» WHAT IS REQUIRED:
In the passage on Old Testament foreshadowing of Jesus Christ, what does the smitten rock that gave water stand for?

---------- EXTRACT

If we resort to the origin of all our woes, there also we find the remedy. You will discover that Adam had no sooner by transgression fallen, than God promised him a seed, whose heel the seed of the serpent should bruise, but who, in that very act of suffering, should bruise the serpent's head, Gen. iii. 15. You will find this same promise repeated to Abraham; that seed announced anew to the patriarchs; and, taking St. Paul for your instructor, you will discover that this seed is Jesus Christ, Gal. iii. 16.

If you contemplate the temporal wonders which God was pleased to work in favor of the Jewish nation, you will discover every where in them an adumbration of the spiritual blessings which the death of Jesus Christ was to procure for the church. You will there see the blood of a lamb on the doors of the Israelites. It was the shadow of that Lamb without blemish and without spot, fore-ordained before the foundation of the world, 1. Pet. i. 19, 20. You will there behold a rock, which, when smitten, emitted a stream sufficient to quench the thirst of a great people. This was a shadow of Jesus Christ. St. Paul tells us that it was Christ himself, who refreshes us with living water, springing up into everlasting life, 1 Cor. x. 4. and John iv. 14. You will there behold a serpent lifted up, the sight of which healed the deadly wounds of the Israelites. It was a shadow of him who was to be lifted up on the

cross.

--------------------
---------- RECORD EXTRACTS

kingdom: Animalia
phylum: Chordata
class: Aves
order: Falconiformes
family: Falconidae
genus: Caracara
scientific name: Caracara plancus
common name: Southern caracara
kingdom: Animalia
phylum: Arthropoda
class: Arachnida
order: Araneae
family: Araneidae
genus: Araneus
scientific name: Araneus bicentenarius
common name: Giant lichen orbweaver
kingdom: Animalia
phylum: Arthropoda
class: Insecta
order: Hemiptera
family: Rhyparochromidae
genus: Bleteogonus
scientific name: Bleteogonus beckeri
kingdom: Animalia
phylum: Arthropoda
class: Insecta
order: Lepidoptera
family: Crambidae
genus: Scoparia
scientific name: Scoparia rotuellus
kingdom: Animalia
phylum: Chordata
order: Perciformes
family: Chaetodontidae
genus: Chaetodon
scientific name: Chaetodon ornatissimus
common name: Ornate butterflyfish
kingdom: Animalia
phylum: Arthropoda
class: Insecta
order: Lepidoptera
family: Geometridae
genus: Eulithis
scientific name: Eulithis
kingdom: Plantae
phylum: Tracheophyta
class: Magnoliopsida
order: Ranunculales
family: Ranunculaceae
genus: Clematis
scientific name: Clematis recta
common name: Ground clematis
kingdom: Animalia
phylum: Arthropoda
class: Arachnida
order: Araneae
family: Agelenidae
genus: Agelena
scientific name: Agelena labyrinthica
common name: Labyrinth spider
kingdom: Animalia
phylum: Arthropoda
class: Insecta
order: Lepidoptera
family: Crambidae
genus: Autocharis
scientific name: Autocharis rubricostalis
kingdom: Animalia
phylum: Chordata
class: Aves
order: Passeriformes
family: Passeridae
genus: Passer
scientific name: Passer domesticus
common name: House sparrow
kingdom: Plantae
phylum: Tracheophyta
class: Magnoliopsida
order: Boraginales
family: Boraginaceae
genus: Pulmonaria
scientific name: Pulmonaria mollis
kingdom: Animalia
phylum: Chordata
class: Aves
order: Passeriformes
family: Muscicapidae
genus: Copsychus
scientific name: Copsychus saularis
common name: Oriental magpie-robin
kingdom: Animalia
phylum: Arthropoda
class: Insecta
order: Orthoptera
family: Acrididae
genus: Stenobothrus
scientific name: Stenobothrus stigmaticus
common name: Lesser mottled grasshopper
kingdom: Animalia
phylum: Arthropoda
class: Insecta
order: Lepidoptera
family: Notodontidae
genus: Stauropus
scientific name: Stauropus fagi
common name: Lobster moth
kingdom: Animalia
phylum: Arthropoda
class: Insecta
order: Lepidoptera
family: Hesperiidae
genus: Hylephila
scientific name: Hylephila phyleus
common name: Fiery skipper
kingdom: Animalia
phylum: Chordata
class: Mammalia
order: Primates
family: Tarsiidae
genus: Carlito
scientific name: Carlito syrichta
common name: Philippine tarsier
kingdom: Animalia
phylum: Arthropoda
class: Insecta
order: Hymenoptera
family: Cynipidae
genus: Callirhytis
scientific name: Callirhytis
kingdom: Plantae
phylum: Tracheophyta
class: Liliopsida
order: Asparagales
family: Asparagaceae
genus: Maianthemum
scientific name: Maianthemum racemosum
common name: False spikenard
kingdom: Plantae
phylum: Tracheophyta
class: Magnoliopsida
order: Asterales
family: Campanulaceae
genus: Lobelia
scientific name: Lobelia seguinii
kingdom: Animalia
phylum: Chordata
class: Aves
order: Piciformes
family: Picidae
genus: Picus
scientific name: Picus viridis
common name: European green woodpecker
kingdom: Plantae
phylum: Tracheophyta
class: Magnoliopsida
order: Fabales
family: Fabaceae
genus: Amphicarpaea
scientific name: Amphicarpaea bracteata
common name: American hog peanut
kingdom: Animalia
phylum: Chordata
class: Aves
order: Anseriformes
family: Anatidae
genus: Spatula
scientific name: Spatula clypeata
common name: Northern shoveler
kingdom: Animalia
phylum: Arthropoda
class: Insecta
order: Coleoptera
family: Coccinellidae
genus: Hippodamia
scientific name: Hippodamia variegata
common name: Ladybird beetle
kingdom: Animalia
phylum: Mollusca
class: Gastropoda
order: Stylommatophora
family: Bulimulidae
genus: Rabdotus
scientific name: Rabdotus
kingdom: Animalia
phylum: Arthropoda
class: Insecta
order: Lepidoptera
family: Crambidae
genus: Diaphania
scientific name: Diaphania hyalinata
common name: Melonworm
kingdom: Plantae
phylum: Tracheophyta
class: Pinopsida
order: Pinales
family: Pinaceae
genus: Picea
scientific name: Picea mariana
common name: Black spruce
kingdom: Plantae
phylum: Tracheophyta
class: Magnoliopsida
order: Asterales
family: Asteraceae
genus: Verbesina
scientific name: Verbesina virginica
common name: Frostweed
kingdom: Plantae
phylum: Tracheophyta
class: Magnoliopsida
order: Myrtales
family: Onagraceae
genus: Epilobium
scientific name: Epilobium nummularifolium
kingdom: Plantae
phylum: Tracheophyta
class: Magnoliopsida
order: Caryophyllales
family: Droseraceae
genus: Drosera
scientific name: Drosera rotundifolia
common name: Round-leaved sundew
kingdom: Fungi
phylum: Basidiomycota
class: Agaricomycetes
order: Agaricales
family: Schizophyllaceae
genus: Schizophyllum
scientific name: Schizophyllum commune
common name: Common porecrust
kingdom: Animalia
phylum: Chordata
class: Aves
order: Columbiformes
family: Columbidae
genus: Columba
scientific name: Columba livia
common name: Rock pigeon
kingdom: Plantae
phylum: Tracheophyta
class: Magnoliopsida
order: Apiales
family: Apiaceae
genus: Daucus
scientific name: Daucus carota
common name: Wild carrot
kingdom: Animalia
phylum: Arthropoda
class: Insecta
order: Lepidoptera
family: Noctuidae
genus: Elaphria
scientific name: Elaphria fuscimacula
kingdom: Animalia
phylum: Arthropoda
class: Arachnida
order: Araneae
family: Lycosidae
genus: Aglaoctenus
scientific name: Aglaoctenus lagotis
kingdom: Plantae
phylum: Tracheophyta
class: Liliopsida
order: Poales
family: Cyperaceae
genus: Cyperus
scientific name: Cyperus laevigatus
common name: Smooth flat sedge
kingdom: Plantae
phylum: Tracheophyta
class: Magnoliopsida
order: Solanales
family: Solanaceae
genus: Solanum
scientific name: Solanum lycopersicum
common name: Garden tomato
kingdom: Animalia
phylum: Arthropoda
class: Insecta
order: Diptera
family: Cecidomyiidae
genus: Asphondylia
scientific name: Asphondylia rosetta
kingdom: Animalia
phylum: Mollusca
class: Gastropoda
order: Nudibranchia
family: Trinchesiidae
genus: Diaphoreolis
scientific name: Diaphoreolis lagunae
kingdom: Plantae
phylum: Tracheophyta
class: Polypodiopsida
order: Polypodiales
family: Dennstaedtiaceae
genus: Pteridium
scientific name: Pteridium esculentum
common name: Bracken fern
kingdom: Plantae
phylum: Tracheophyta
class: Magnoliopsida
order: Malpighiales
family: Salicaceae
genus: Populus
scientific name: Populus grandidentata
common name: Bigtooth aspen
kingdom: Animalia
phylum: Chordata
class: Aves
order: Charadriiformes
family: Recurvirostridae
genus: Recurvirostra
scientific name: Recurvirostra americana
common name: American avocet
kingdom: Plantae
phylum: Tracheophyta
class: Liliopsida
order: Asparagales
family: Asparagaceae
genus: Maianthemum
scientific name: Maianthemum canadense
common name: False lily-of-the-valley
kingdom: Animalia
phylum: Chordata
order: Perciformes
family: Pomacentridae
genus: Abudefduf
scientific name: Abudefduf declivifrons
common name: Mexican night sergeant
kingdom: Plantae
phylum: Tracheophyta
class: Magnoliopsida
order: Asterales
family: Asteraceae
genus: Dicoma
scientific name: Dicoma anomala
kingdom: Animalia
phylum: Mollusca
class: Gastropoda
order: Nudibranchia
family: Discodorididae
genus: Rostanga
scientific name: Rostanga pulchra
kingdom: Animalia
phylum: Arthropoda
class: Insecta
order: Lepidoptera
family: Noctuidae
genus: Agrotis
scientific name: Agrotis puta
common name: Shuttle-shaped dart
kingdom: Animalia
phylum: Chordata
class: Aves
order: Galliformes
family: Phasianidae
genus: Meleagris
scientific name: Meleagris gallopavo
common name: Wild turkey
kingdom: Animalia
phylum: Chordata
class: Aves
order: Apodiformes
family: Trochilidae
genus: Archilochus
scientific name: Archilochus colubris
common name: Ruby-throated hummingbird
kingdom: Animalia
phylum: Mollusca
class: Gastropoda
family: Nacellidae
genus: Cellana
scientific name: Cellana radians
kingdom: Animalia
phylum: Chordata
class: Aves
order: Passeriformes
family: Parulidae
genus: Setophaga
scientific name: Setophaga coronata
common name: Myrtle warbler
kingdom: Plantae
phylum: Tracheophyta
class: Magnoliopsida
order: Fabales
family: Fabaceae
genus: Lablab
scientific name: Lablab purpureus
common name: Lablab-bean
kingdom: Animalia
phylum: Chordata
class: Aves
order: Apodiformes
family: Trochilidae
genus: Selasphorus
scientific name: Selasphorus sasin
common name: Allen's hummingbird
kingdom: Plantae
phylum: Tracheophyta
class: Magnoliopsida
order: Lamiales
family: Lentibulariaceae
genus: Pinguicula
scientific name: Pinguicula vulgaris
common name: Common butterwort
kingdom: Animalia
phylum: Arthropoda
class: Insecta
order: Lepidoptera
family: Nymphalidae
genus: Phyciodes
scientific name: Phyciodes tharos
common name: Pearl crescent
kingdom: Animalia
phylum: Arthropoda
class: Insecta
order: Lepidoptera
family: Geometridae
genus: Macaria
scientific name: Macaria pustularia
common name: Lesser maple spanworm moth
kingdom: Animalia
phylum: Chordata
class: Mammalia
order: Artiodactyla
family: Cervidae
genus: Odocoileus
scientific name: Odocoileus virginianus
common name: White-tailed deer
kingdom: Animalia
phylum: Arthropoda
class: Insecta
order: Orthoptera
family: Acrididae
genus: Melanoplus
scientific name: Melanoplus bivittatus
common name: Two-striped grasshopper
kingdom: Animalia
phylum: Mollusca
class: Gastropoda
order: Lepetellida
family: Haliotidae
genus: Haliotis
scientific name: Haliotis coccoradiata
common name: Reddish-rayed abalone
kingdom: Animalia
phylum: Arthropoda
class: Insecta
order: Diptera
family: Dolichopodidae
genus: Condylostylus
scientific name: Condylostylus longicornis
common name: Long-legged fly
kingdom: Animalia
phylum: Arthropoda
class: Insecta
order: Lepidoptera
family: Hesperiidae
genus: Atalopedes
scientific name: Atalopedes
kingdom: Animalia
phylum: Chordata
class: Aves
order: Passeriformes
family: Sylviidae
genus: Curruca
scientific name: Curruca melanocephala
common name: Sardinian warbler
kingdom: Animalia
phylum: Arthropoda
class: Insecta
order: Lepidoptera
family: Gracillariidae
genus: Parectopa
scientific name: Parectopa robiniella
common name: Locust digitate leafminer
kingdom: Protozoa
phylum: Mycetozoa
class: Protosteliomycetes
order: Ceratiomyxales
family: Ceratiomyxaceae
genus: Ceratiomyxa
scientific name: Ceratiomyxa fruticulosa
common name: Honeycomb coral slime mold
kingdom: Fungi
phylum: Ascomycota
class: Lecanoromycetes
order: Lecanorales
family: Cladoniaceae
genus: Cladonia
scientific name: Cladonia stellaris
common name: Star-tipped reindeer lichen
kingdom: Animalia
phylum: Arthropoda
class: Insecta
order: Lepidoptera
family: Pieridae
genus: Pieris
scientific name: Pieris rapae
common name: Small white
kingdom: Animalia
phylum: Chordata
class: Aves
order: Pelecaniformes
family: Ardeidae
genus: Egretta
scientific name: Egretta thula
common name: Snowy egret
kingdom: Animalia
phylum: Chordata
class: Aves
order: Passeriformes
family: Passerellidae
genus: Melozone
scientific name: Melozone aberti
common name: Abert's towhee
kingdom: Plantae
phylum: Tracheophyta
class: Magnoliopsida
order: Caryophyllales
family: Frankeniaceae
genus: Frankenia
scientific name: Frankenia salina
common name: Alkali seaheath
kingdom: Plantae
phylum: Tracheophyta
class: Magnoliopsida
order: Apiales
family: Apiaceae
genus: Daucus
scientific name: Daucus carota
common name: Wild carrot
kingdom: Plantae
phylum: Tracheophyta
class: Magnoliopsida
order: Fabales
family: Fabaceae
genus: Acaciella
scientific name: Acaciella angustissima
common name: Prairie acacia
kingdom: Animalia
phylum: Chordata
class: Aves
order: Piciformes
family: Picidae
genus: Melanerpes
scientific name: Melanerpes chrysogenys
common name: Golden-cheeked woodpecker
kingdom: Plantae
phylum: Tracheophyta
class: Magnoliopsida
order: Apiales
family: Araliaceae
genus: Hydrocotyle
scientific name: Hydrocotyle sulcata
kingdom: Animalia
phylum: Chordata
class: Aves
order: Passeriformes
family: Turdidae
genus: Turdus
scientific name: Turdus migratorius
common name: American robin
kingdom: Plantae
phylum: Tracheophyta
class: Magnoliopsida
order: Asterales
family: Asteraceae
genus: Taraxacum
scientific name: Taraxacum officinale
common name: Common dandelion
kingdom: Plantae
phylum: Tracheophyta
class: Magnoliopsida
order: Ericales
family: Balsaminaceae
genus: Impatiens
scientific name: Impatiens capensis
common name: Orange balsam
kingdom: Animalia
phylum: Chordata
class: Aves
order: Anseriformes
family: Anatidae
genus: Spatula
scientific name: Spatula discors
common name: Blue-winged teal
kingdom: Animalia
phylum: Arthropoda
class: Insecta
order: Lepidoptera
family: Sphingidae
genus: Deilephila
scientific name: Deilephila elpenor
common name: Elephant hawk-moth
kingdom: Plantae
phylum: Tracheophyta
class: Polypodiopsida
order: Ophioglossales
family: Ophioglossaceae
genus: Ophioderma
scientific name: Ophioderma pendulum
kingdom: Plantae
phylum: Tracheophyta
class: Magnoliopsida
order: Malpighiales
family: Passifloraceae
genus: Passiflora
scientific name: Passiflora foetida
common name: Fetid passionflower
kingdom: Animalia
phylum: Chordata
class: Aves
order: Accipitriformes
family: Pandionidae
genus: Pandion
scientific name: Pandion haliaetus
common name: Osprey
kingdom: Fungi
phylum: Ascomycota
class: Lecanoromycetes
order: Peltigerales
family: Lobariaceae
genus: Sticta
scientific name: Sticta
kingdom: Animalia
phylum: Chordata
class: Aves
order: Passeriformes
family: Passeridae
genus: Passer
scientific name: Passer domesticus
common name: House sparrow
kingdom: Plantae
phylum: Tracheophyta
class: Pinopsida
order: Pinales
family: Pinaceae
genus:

--------------------

» TASK RESULT:
It was a shadow of Jesus Christ, who refreshes us with living water springing up into everlasting life.